**EXCERPTED RECORDS:**
--*--

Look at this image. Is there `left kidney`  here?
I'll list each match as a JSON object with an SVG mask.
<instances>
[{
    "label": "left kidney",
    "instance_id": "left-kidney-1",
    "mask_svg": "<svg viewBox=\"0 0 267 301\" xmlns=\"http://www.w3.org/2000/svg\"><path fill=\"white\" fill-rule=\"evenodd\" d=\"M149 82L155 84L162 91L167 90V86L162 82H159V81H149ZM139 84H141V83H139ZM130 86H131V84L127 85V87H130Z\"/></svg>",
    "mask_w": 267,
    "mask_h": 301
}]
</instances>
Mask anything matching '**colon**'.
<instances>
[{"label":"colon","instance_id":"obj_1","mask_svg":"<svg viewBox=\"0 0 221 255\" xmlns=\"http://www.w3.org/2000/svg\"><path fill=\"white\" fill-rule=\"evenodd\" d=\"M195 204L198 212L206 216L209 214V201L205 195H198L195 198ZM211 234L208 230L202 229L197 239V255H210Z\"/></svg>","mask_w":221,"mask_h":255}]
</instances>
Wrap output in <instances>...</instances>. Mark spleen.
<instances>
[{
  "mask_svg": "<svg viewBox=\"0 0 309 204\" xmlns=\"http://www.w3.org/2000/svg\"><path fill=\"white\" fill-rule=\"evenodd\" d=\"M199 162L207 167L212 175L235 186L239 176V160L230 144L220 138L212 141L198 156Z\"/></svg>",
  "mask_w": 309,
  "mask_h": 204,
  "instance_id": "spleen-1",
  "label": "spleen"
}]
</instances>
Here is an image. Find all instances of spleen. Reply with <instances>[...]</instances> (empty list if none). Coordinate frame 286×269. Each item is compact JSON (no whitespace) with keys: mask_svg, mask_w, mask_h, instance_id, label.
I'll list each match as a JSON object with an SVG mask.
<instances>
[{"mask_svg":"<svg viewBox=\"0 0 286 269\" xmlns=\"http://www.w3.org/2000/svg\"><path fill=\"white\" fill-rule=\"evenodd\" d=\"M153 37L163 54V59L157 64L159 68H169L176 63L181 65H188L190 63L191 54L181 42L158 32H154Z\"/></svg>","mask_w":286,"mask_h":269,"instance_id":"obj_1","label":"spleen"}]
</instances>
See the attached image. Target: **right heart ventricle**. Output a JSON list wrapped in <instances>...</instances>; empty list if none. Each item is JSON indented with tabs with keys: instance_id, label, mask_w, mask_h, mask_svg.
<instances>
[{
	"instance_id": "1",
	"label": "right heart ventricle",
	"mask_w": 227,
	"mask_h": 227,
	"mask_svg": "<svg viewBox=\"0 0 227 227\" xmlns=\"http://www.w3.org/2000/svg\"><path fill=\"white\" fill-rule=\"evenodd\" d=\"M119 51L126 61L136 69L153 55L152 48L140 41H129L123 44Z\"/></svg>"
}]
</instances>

--*--

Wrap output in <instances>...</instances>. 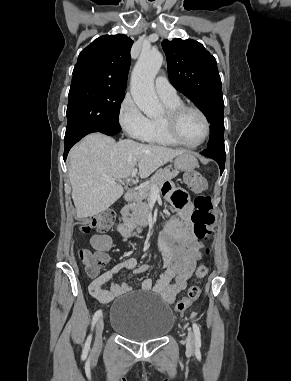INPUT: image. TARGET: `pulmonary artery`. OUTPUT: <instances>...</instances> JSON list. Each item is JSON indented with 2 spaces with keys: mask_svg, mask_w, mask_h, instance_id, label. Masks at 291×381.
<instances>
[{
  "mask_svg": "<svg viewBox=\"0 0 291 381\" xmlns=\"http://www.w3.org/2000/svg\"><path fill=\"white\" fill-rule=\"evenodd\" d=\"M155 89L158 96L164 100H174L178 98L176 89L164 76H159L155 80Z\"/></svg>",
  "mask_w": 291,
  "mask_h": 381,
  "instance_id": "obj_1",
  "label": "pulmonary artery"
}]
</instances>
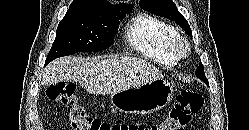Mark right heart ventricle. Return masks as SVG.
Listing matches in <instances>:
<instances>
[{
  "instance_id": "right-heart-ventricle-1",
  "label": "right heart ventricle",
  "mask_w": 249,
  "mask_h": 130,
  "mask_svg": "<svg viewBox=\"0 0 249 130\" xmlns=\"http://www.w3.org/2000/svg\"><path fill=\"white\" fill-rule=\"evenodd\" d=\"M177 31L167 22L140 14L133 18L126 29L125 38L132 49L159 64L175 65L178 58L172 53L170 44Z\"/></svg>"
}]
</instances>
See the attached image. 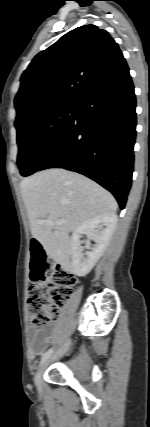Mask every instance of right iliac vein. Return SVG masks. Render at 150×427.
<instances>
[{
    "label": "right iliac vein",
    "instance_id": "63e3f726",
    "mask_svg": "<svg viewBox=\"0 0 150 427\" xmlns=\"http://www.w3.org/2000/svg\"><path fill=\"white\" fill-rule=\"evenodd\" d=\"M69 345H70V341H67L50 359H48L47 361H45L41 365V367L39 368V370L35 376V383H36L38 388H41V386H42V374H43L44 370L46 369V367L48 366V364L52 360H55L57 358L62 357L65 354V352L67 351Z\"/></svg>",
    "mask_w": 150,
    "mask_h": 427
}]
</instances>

--*--

**THE REQUEST:** How many lines in the material above contain the string "empty"? Reply with the number alone.

**OUTPUT OF THE EXERCISE:** 2